------ Available data

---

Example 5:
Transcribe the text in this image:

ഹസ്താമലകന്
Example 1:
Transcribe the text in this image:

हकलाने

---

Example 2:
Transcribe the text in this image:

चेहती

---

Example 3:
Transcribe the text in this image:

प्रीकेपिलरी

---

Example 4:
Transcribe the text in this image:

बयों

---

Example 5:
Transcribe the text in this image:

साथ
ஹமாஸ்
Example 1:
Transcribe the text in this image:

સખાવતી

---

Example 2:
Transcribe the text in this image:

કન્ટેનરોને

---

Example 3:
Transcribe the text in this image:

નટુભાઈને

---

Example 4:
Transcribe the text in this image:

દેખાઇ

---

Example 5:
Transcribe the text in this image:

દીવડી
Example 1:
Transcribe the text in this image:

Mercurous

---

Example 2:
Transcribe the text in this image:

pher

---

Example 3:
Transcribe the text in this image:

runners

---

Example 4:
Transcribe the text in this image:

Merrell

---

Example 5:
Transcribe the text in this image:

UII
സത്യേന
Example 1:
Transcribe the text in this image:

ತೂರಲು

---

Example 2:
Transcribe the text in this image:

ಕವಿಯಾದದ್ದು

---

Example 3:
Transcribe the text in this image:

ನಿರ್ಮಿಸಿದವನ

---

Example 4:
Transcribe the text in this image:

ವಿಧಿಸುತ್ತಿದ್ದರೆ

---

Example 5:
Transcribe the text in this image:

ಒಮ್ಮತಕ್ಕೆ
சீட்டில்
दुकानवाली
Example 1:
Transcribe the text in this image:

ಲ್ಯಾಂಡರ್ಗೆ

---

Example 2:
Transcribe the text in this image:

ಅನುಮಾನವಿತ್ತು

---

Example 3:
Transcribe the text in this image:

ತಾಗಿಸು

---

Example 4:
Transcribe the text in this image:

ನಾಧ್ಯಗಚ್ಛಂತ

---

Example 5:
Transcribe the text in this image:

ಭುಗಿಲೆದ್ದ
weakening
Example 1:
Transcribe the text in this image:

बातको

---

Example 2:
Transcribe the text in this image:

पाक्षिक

------------

Problem to work on
Every record above should be output exactly.

Solved exercise
---

Example 5:
Transcribe the text in this image:

ഹസ്താമലകന്
Example 1:
Transcribe the text in this image:

हकलाने

---

Example 2:
Transcribe the text in this image:

चेहती

---

Example 3:
Transcribe the text in this image:

प्रीकेपिलरी

---

Example 4:
Transcribe the text in this image:

बयों

---

Example 5:
Transcribe the text in this image:

साथ
ஹமாஸ்
Example 1:
Transcribe the text in this image:

સખાવતી

---

Example 2:
Transcribe the text in this image:

કન્ટેનરોને

---

Example 3:
Transcribe the text in this image:

નટુભાઈને

---

Example 4:
Transcribe the text in this image:

દેખાઇ

---

Example 5:
Transcribe the text in this image:

દીવડી
Example 1:
Transcribe the text in this image:

Mercurous

---

Example 2:
Transcribe the text in this image:

pher

---

Example 3:
Transcribe the text in this image:

runners

---

Example 4:
Transcribe the text in this image:

Merrell

---

Example 5:
Transcribe the text in this image:

UII
സത്യേന
Example 1:
Transcribe the text in this image:

ತೂರಲು

---

Example 2:
Transcribe the text in this image:

ಕವಿಯಾದದ್ದು

---

Example 3:
Transcribe the text in this image:

ನಿರ್ಮಿಸಿದವನ

---

Example 4:
Transcribe the text in this image:

ವಿಧಿಸುತ್ತಿದ್ದರೆ

---

Example 5:
Transcribe the text in this image:

ಒಮ್ಮತಕ್ಕೆ
சீட்டில்
दुकानवाली
Example 1:
Transcribe the text in this image:

ಲ್ಯಾಂಡರ್ಗೆ

---

Example 2:
Transcribe the text in this image:

ಅನುಮಾನವಿತ್ತು

---

Example 3:
Transcribe the text in this image:

ತಾಗಿಸು

---

Example 4:
Transcribe the text in this image:

ನಾಧ್ಯಗಚ್ಛಂತ

---

Example 5:
Transcribe the text in this image:

ಭುಗಿಲೆದ್ದ
weakening
Example 1:
Transcribe the text in this image:

बातको

---

Example 2:
Transcribe the text in this image:

पाक्षिक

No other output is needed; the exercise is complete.